John Carter Brown Library maps suggest and convey. They show eighteenth-century cartographers’ geographic familiarity giving way to speculation, and they display products of that speculation. To take one example from Elusive West, on Dutch cartographer Nicolaes van Frankendaal’s 1750 map of Hudson Bay and the regions around it, the bay itself and the lands south and east of it are not so different from what one might see from a satellite today; to the west, on the other hand, lies not only the customary signifier of the undiscovered, the cartouche, but also “parties inconnues” and a collection of lakes, rivers, and Pacific coasts very different from what one would find if reconnoitering the area in 2012. The reader can see at a glance the contours of eighteenth-century geographic uncertainty and the contents with which eighteenth-century people filled the geographic unknown.
These contents invite discussion. Frankendaal’s map leaves space for a Pacific entrance of the long-sought Northwest Passage; another map from Elusive West, German scholar and Siberia-Pacific explorer Gerhard Friedrich Müller’s 1754 view of the North Pacific and its adjacent regions, includes representations of how such an entrance might look. Features such as these immediately raise questions such as why particular items appeared in these images and how seriously eighteenth-century people took them. Did 1750s statesmen conduct affairs with an eye to the possibility that Hudson Bay or the Missouri River were gateways to the South Sea? Maps alone, even maps as evocative as Frankendaal’s and Müller’s, can’t answer these types of questions, but they can provide a starting point for the kinds of textual investigation that might. The John Carter Brown Library maps illustrating Elusive West help launch and justify its efforts.

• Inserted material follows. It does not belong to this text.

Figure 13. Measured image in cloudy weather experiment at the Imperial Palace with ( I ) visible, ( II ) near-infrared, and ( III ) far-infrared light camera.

Frankendaal’s differing portrayal of eastern and western American lands and waters points to another valuable feature of the John Carter Brown Library’s maps: contrast. To understand why the elusive West of the book’s title remained so difficult for so many to grasp, I set European achievements in mapping some parts of the world alongside the difficulties of charting western North America. I talked not just about New Mexican expedition leader Pedro de Villasur and French-Canadian explorer Pierre Gaultier de Varennes et de La Vérendrye in the western North America of the 1700s, but also sixteenth-century Spain’s encounters with Mexico and Peru, and eighteenth-century French cartographers’ work in Siberia and China. Cartographic contrasts invite such comparative treatment. The difference on Müller’s 1754 map between a densely detailed northeast Asia and a nearly empty northwest America, and on Spanish cartographer Tomás López de Vargas Machuca’s c. 1783 map between a full South and Central America and a sparse western North America opens the issue of why the one region resisted the comprehension by outlanders that other areas allowed. The maps don’t say why, but they suggest the value of Elusive West’s trying to do so.
By showing that eighteenth-century people were thinking about the North American Far West, were filling its unknown reaches with the products of their imagination, were frustrated in their efforts to understand the region, John Carter Brown Library maps point to the need for an examination of eighteenth-century notions of western American geography. More subtly, by making antiquated geographic ideas available to the senses, the library’s maps make arguments about the importance of such ideas credible to the mind.